La expansión de las startups latinoamericanas con miras a establecerse en mercados internacionales ha estado históricamente orientada hacia Estados Unidos. En este contexto, la creación de holdings en jurisdicciones como Delaware se convirtió en la norma para acceder a financiamiento y asegurar la protección legal necesaria. Esta tendencia no solo era una elección táctica, sino que se transformó en una respuesta obligada a las dinámicas del mercado global de capital de riesgo, que priorizaba la seguridad y el respaldo de un entorno regulatorio conocido.

No obstante, en las últimas semanas se han dado dos acontecimientos significativos que podrían modificar este panorama. Por un lado, se ha avanzado en las negociaciones del acuerdo entre la Unión Europea y el Mercosur, y por el otro, se ha presentado la iniciativa “EU-Inc.”, relacionada con el denominado 28th Regime. Estas no son meras formalidades ni cambios superficiales; juntos, estos desarrollos tienen el potencial de desafiar el monopolio estadounidense en la formación y escalabilidad de startups en la región del Mercosur.

El acuerdo entre la UE y el Mercosur no solo es relevante en términos comerciales, sino que tiene un impacto directo en el capital de riesgo al ampliar significativamente el mercado potencial. La apertura de acceso preferente al mercado europeo, la gradual eliminación de barreras arancelarias y no arancelarias, así como la armonización de ciertas reglas de origen, pueden traducirse en mejores condiciones económicas para las startups. Esto significa que las empresas del Mercosur podrán escalar internacionalmente de manera más ágil, sin la necesidad de mudar su base operativa a otro país desde un inicio.

Desde la perspectiva del capital de riesgo, este nuevo contexto facilita que las startups de la región se conviertan en propuestas de inversión más atractivas. Al enfocarse en el mercado europeo, estas empresas dejan de ser vistas como iniciativas locales limitadas y comienzan a ser percibidas como plataformas regionales con acceso a un mercado con alto poder adquisitivo. Esta transformación afecta la percepción del riesgo asociado, las valoraciones y las estructuras de gobernanza, lo que a su vez influye en la disposición de los fondos para participar en rondas de financiamiento inicial o en etapas de crecimiento.
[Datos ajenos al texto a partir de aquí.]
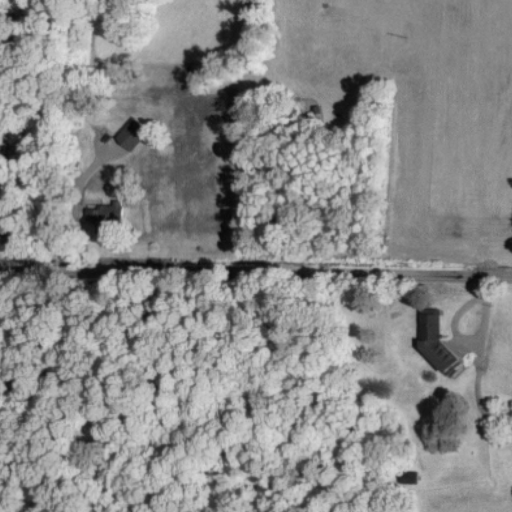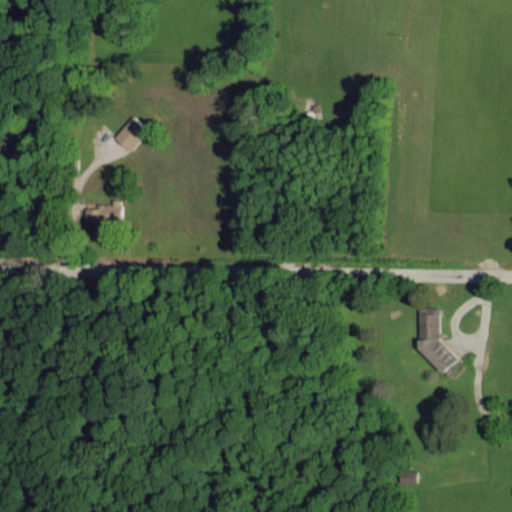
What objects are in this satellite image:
building: (127, 133)
building: (104, 211)
road: (256, 285)
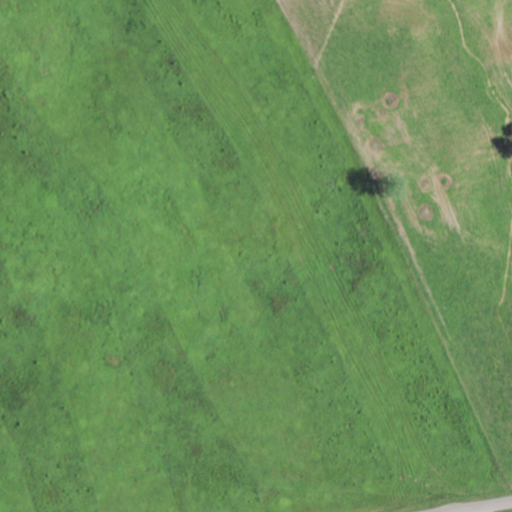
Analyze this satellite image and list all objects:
road: (479, 506)
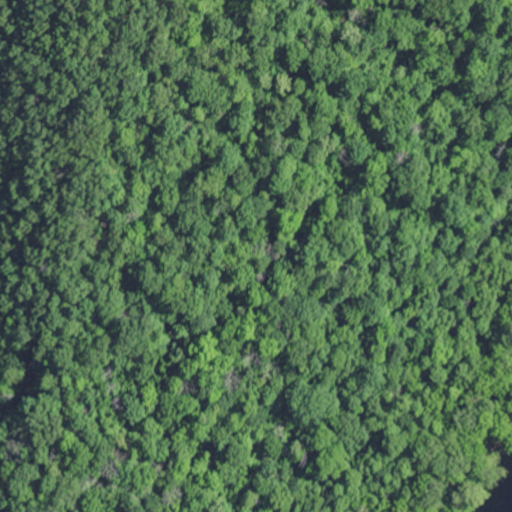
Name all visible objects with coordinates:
river: (502, 494)
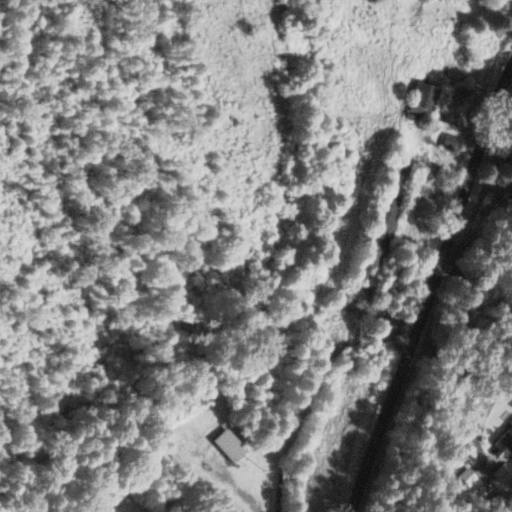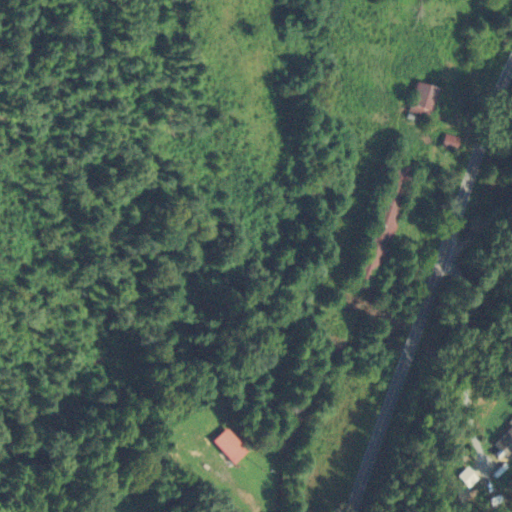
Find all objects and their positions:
building: (419, 100)
building: (449, 143)
building: (379, 224)
road: (430, 285)
building: (503, 440)
building: (225, 445)
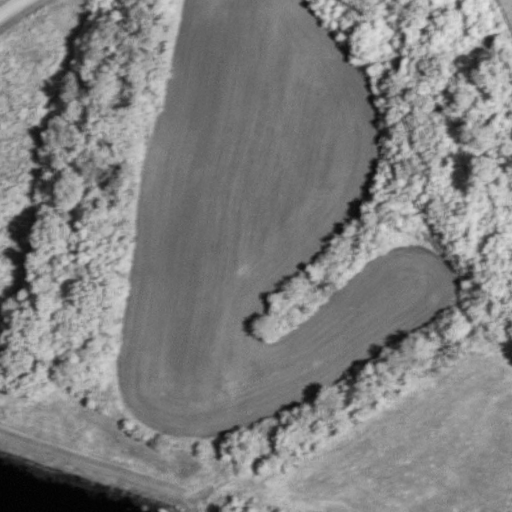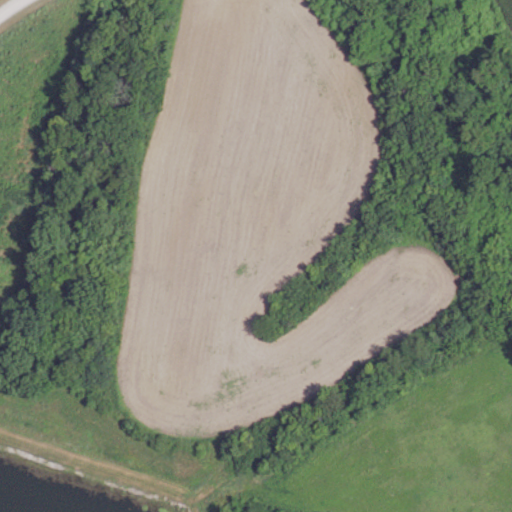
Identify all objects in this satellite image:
road: (7, 5)
dam: (93, 478)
En adición a las oportunidades comerciales, el acuerdo UE-Mercosur también promete un entorno regulatorio más predecible y no discriminatorio para los inversores extranjeros. Este aspecto es crucial en una región que ha estado marcada por la inestabilidad normativa. Para los fondos de inversión europeos, la posibilidad de invertir en estructuras más coherentes y con acceso directo a su propio mercado reduce las fricciones que hasta ahora dificultaban la comparación con las opciones estadounidenses.

Por otro lado, la introducción de la EU-Inc. representa un avance significativo para resolver uno de los principales obstáculos que enfrenta el mercado europeo en términos de startups y capital de riesgo: la fragmentación legal. La creación de una entidad societaria paneuropea, que será opcional y completamente digital, apunta a simplificar la operativa en un mercado con más de veinte jurisdicciones que, hasta ahora, presentaban marcos legales variados. La posibilidad de operar con un marco jurídico unificado promete no solo simplificar procesos, sino también acelerar la inversión y la escalabilidad de proyectos innovadores en el continente.

En conclusión, estos movimientos estratégicos en el ámbito del venture capital abren un nuevo capítulo para las startups en América Latina. Con el acuerdo UE-Mercosur y la iniciativa EU-Inc., las empresas de la región no solo encontrarán nuevas oportunidades de financiamiento, sino que también podrán enfrentar el futuro con una mayor solidez y menos obstáculos, reconfigurando así el ecosistema de inversión en el que operan.